Purple yams, officially referred to as ubes, are a common ingredient in Filipino kitchens. These yams are actually violet in color and are used in all different types of recipes. They have even been known to make a pleasant looking violet-colored cake.
Many yam aficionados will tell you that true Filipino ubes have a darker skin than the purple yams, referred to as such, which are available in the United States.
Yams are not potatoes and should not be confused with purple Peruvian potatoes that are available, at some grocery stores and farm stands.
One of the most common Filipino ube recipes is Halayang Ube or purple yam jam. This is made from powdered ube, milk, condensed milk, egg yolks and butter.

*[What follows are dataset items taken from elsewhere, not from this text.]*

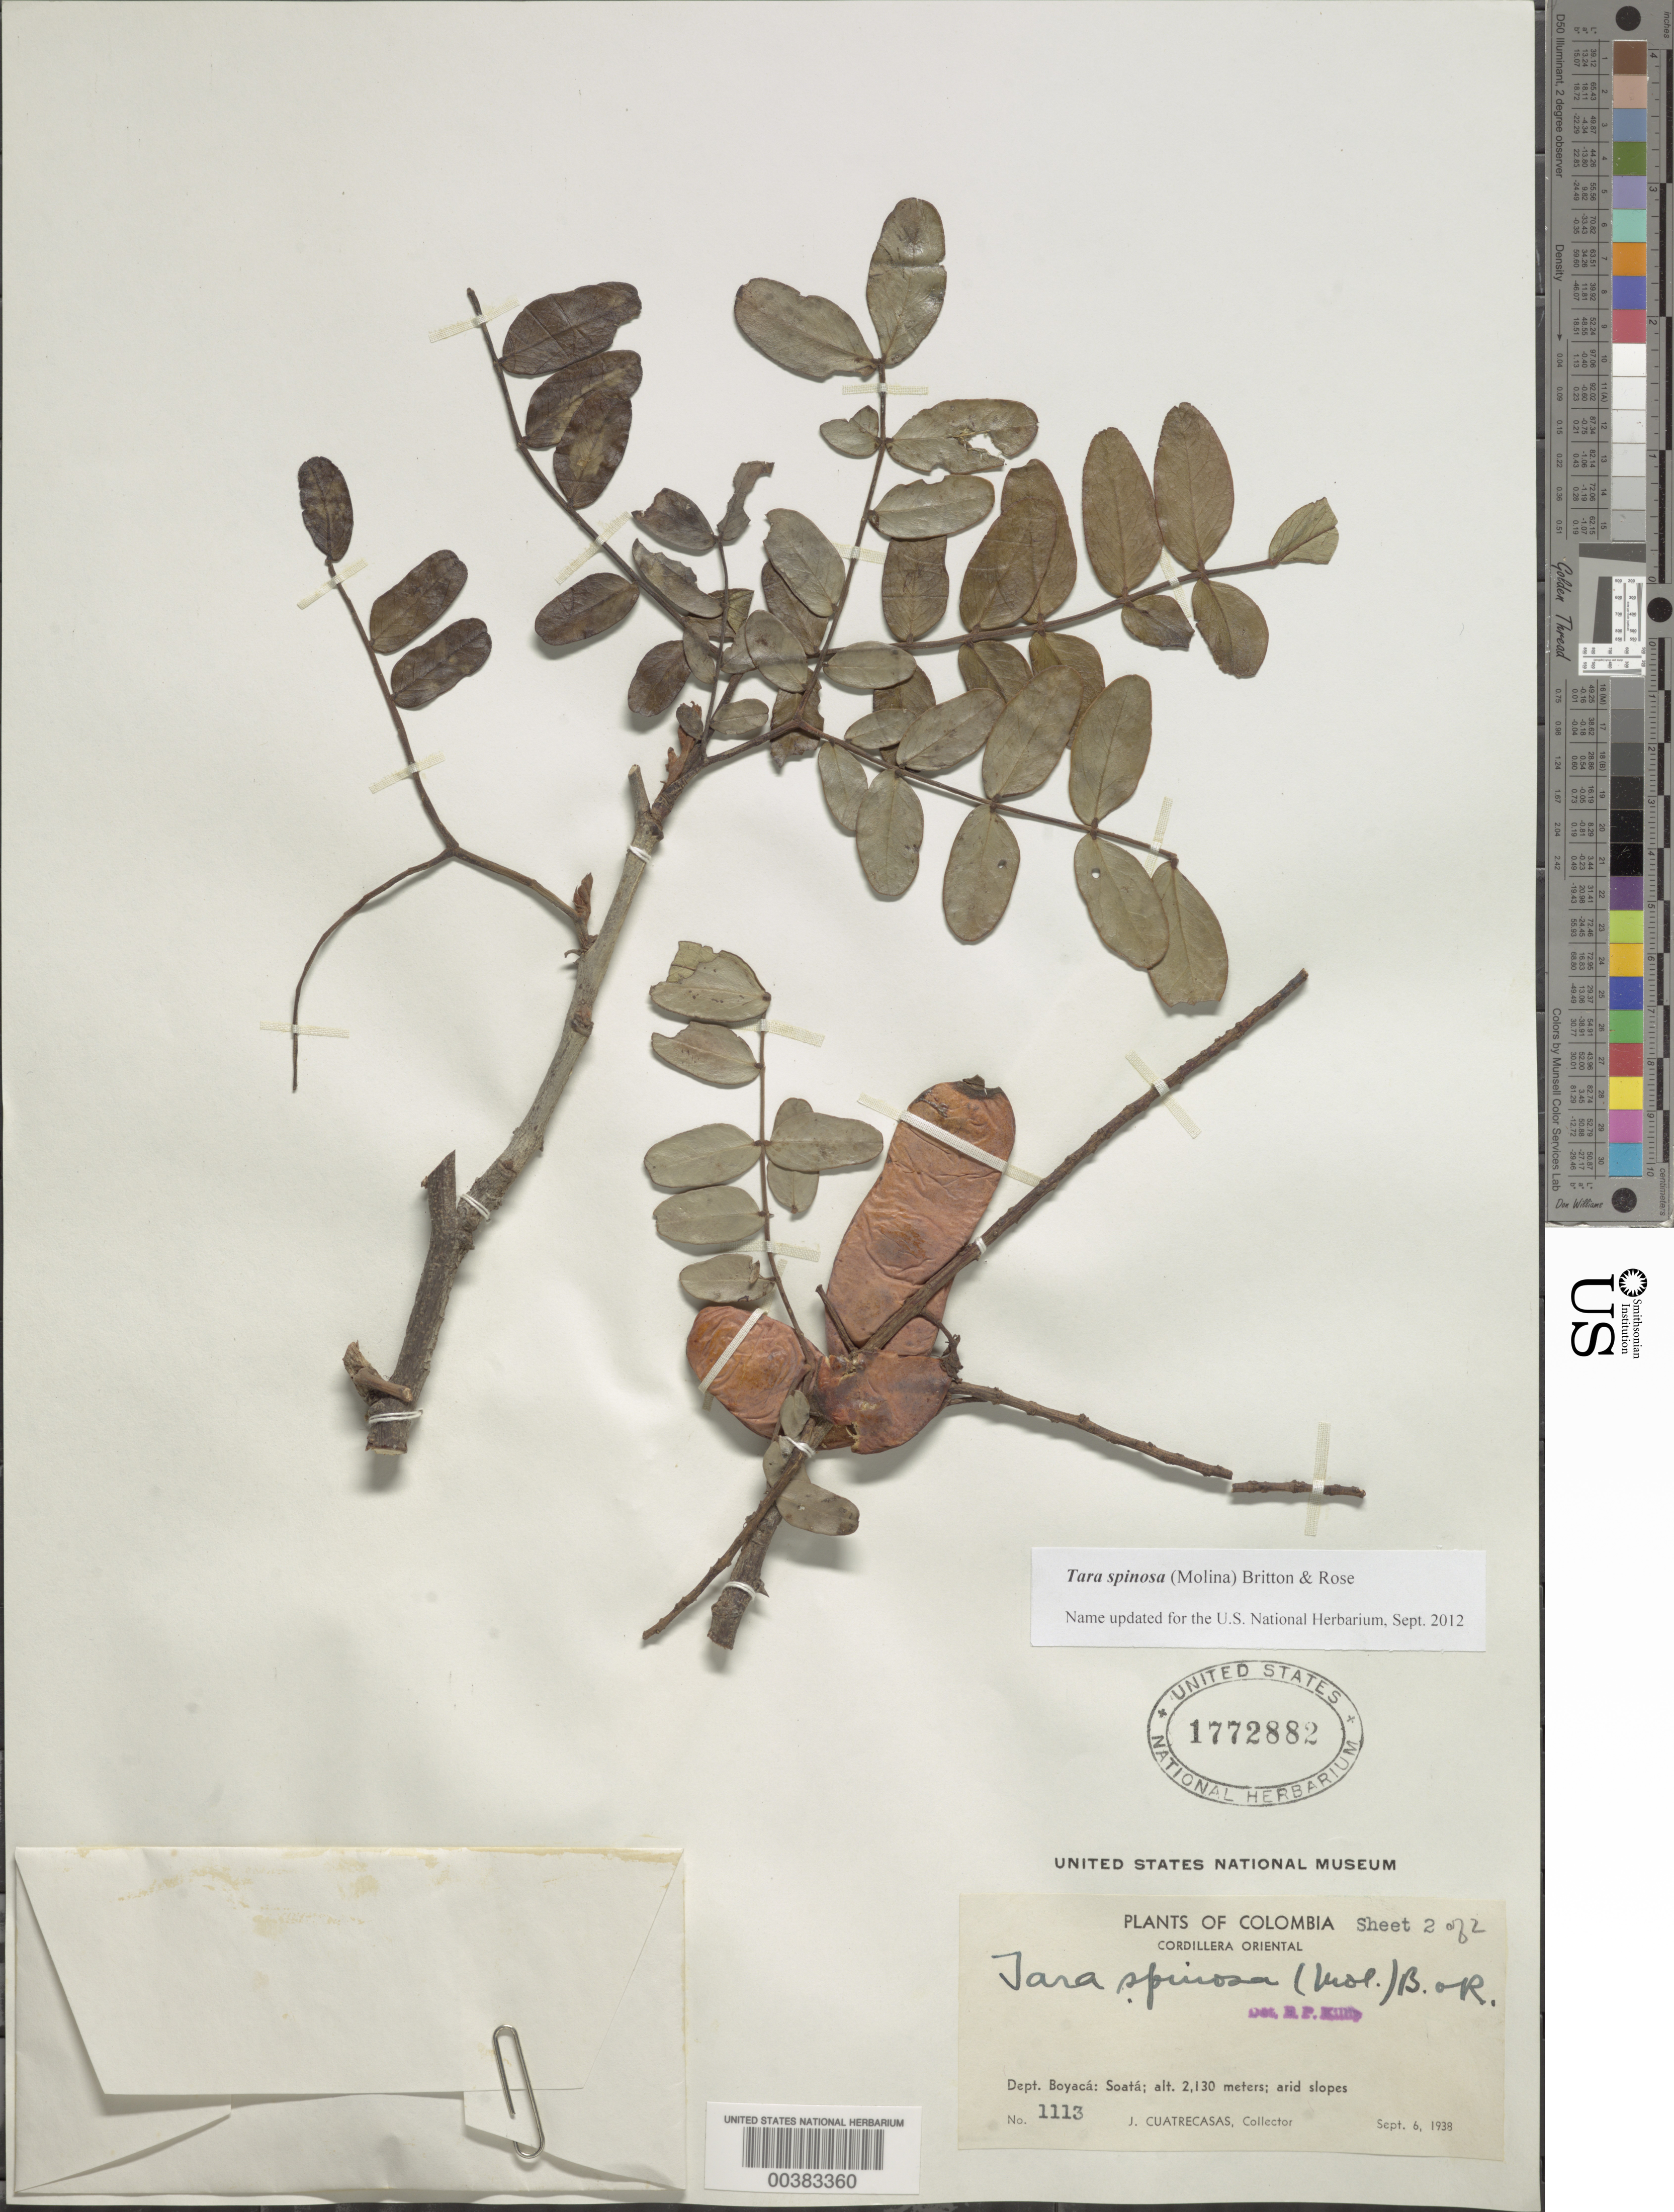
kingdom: Plantae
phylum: Tracheophyta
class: Magnoliopsida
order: Fabales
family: Fabaceae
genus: Tara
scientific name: Tara spinosa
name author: (Molina) Britton & Rose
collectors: J. Cuatrecasas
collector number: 1113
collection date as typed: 06 Sep 1938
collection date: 1938-09-06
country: Colombia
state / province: Boyacá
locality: Soata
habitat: Arid slopes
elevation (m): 2130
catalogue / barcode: US 1772882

Ube Balls are common, as well. This dish consists of condensed milk, mashed ube, cornstarch and water. The condensed milk and ube are heated over low heat, until somewhat warm.
At that point, cornstarch and violet food coloring is added. Continue cooking until mixture thickens. Stir constantly. Mixture is ready to cool, when it separates from the pan.
Once ube mixture has completely cooled, shape into small balls. Roll in sugar and tightly wrap in plastic wrap, to store.
Other uses for ube yams in Filipino food is as an ingredient in cakes, cupcakes and the beverage Halo-Halo.
Filipino food is highly regarded an exotic cuisine in many parts of the world and the ube yam is one of the ingredients that sets Filipino food apart from other cuisines of the region.